**Passage to read:**
+===+
Re: Library of Congress Subject Headings as SKOS Linked Data from Ivan Herman on 2008-06-18 (public-lod@w3.org from June 2008)

From: Ivan Herman <ivan@w3.org>
Date: Wed, 18 Jun 2008 06:54:11 +0200
To: Richard Cyganiak <richard@cyganiak.de>
CC: "Hausenblas, Michael" <michael.hausenblas@joanneum.at>, Ed Summers <ehs@pobox.com>, SWD Working SWD <public-swd-wg@w3.org>, public-lod@w3.org, RDFa mailing list <public-rdf-in-xhtml-tf@w3.org>
Message-ID: <485894F3.8060909@w3.org>
I know it is not an ideal solution, but I use an Apache setup pattern 
for my XHTML+RDFa documents:

http://www.w3.org/QA/2008/05/using_rdfa_to_add_information.html

It was done as an answer to Tim's tabulator issues...

Ivan

Richard Cyganiak wrote:
> 
> Michael,
> 
> On 11 Jun 2008, at 09:25, Hausenblas, Michael wrote:
>>> (I'm ignoring the availability of RDFa in my argument --
>>> unfortunately there is no way for a client to indicate that it supports
>> RDFa AFAIK,
>>> so it cannot really be factored into the content negotiation equation.)
>>
>> As you may guess I have a comment regarding this one ;)
>>
>> I'm note sure if I understand this correctly ('no way for a client to
>> indicate that it supports RDFa') but, though RDFa uses
>> 'application/xhtml+xml' MIME type, there are several ways to
>> declare/detect RDFa content.
> 
> Yes, I know. The problem I was getting at is a different one: There is 
> no way for a *client* to *announce* that it supports RDFa.
> 
> When doing content negotiation, a server has to look at the Accept 
> header sent by the client, and make a decision about which variant to 
> send. Unfortunately, there is no way for the server to distinguish a 
> plain old Web browser from an RDFa-capable client.
> 
> What is a server to do if it has some really nice RDF data, but also a 
> simple XHTML rendering of the RDF with embedded RDFa? If the client is 
> RDFa-aware, then sending the XHTML page is probably best, because it 
> gives the client the best of two worlds. The client can decide wether to 
> display the syled XHTML or wether to treat it as data and e.g. show it 
> in a tabular/faceted fashion.
> 
> But if the client is a Tabulator-style browser without RDFa support, 
> then the server should send the RDF/XML to let the client get all the 
> data goodness.
> 
> Tabulator sends this in its Accept header:
> application/xhtml+xml;q=1.0, application/rdf+xml;q=0.8
> 
> That's reasonable. It's a Web browser, so it can deal perfectly with 
> XHTML. It also includes a data browser which is not quite as 
> sophisticated, so a preference of 0.8 for RDF/XML is fine. So our 
> hypothetical server should send RDF/XML in this case.
+===+
**Assigned task:** Can you extract the stretch of the mailing-list message on RDFa content negotiation from "From: Ivan Herman" through "Tim's tabulator issues...", word for word?

Recorded data:
+===+
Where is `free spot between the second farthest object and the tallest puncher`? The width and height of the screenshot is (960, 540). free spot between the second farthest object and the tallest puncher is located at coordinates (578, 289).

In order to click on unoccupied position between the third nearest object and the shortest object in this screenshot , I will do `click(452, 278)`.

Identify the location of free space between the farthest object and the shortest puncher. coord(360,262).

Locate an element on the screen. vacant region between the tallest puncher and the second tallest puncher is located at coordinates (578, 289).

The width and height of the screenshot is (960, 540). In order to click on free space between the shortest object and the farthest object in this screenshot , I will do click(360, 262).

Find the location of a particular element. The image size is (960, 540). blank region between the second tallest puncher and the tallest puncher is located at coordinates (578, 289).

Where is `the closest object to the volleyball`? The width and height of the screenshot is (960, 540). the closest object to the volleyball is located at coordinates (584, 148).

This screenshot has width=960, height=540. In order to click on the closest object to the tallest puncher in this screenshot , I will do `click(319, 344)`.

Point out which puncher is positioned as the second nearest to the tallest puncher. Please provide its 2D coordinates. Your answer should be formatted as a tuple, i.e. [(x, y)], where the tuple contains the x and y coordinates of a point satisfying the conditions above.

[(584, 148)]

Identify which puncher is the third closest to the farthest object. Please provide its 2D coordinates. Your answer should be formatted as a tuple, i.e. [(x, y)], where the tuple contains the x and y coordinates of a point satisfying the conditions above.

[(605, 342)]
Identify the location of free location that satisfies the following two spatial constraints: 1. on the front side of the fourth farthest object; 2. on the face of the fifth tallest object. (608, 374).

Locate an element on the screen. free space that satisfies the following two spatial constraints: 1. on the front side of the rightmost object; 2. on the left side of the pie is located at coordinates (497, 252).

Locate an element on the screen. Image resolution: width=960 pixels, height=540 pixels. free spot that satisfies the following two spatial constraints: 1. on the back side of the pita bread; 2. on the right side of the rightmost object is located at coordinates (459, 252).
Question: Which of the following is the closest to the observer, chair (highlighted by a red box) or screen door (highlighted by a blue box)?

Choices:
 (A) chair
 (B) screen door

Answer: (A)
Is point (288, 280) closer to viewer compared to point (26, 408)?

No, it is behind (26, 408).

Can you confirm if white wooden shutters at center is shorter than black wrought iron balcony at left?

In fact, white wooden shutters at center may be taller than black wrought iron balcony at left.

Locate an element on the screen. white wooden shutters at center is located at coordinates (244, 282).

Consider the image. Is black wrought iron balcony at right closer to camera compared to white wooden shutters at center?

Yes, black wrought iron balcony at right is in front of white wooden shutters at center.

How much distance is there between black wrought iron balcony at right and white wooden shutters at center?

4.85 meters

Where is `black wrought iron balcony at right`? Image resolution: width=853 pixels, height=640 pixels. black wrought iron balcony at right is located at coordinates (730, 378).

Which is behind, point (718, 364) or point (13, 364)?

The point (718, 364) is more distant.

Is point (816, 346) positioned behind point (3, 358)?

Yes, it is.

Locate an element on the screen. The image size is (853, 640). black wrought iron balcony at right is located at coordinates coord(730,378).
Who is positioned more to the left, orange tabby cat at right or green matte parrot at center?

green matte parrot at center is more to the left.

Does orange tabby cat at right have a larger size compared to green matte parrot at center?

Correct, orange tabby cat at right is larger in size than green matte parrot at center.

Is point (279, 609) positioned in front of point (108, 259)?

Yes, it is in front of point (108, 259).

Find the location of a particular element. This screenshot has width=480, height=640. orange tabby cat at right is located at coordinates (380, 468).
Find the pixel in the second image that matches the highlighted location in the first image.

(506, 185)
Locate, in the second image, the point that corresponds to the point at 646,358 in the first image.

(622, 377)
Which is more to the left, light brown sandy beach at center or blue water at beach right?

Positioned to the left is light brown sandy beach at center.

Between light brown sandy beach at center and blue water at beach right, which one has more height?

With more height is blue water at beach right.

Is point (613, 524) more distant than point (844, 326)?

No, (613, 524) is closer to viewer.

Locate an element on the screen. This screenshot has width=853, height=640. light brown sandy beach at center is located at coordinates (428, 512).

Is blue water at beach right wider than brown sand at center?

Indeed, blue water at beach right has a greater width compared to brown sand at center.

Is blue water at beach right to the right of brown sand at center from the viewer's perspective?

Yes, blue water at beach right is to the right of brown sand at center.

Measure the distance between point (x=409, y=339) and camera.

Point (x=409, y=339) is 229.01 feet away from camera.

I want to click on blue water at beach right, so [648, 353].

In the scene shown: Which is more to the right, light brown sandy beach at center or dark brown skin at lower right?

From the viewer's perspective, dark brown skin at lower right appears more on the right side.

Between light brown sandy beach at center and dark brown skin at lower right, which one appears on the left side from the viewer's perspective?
+===+
**Response:**
From: Ivan Herman <ivan@w3.org>
Date: Wed, 18 Jun 2008 06:54:11 +0200
To: Richard Cyganiak <richard@cyganiak.de>
CC: "Hausenblas, Michael" <michael.hausenblas@joanneum.at>, Ed Summers <ehs@pobox.com>, SWD Working SWD <public-swd-wg@w3.org>, public-lod@w3.org, RDFa mailing list <public-rdf-in-xhtml-tf@w3.org>
Message-ID: <485894F3.8060909@w3.org>
I know it is not an ideal solution, but I use an Apache setup pattern 
for my XHTML+RDFa documents:

http://www.w3.org/QA/2008/05/using_rdfa_to_add_information.html

It was done as an answer to Tim's tabulator issues...